Backdoor attack result load and parepare your own logger

We first load the backdoor attack result and set your log/checkpoint/ dir in set_result() function

attack_file = 'record/' + result_file
save_path = 'record/' + result_file + '/defense/ft/'
if not (os.path.exists(save_path)):
    os.makedirs(save_path)
self.args.save_path = save_path
if self.args.checkpoint_save is None:
    self.args.checkpoint_save = save_path + 'checkpoint/'
    if not (os.path.exists(self.args.checkpoint_save)):
        os.makedirs(self.args.checkpoint_save)
if self.args.log is None:
    self.args.log = save_path + 'log/'
    if not (os.path.exists(self.args.log)):
        os.makedirs(self.args.log)
self.result = load_attack_result(attack_file + '/attack_result.pt')
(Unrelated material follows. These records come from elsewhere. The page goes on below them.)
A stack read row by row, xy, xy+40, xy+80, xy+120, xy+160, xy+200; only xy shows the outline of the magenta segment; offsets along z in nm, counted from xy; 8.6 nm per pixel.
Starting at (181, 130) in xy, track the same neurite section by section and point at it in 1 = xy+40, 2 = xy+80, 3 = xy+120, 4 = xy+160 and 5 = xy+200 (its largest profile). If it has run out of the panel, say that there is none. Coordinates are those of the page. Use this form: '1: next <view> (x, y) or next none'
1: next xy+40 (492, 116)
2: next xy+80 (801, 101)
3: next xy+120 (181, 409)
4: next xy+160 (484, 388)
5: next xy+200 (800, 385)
set your logger with function set_logger

args = self.args
logFormatter = logging.Formatter(
    fmt='%(asctime)s [%(levelname)-8s] [%(filename)s:%(lineno)d] %(message)s',
    datefmt='%Y-%m-%d:%H:%M:%S',
)
logger = logging.getLogger()

fileHandler = logging.FileHandler(args.log + '/' + time.strftime("%Y_%m_%d_%H_%M_%S", time.localtime()) + '.log')
fileHandler.setFormatter(logFormatter)
logger.addHandler(fileHandler)

consoleHandler = logging.StreamHandler()
consoleHandler.setFormatter(logFormatter)
logger.addHandler(consoleHandler)

logger.setLevel(logging.INFO)
logging.info(pformat(args.__dict__))

try:
    logging.info(pformat(get_git_info()))
except:
    logging.info('Getting git info fails.')
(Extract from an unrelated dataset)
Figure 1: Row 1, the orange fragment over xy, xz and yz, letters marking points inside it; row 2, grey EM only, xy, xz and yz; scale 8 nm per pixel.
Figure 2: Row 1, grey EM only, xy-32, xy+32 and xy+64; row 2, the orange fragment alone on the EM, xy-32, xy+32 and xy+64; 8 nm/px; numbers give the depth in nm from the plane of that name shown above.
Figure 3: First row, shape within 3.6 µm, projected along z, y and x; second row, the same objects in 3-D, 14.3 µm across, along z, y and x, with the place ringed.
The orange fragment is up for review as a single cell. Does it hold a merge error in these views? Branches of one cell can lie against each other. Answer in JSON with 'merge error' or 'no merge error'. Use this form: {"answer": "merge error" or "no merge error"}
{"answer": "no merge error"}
Parepare you training dataset, model and trainer

If you need some clean sample to mitigate backdoor, you can initial it by following code

train_tran = get_transform(self.args.dataset, *([self.args.input_height,self.args.input_width]) , train = True)
clean_dataset = prepro_cls_DatasetBD_v2(self.result['clean_train'].wrapped_dataset)
data_all_length = len(clean_dataset)
ran_idx = choose_index(self.args, data_all_length)
log_index = self.args.log + 'index.txt'
np.savetxt(log_index, ran_idx, fmt='%d')
clean_dataset.subset(ran_idx)
data_set_without_tran = clean_dataset
data_set_o = self.result['clean_train']
data_set_o.wrapped_dataset = data_set_without_tran
data_set_o.wrap_img_transform = train_tran
data_loader = torch.utils.data.DataLoader(data_set_o, batch_size=self.args.batch_size, num_workers=self.args.num_workers, shuffle=True, pin_memory=args.pin_memory)
trainloader = data_loader

test_tran = get_transform(self.args.dataset, *([self.args.input_height,self.args.input_width]) , train = False)
data_bd_testset = self.result['bd_test']
data_bd_testset.wrap_img_transform = test_tran
data_bd_loader = torch.utils.data.DataLoader(data_bd_testset, batch_size=self.args.batch_size, num_workers=self.args.num_workers,drop_last=False, shuffle=True,pin_memory=args.pin_memory)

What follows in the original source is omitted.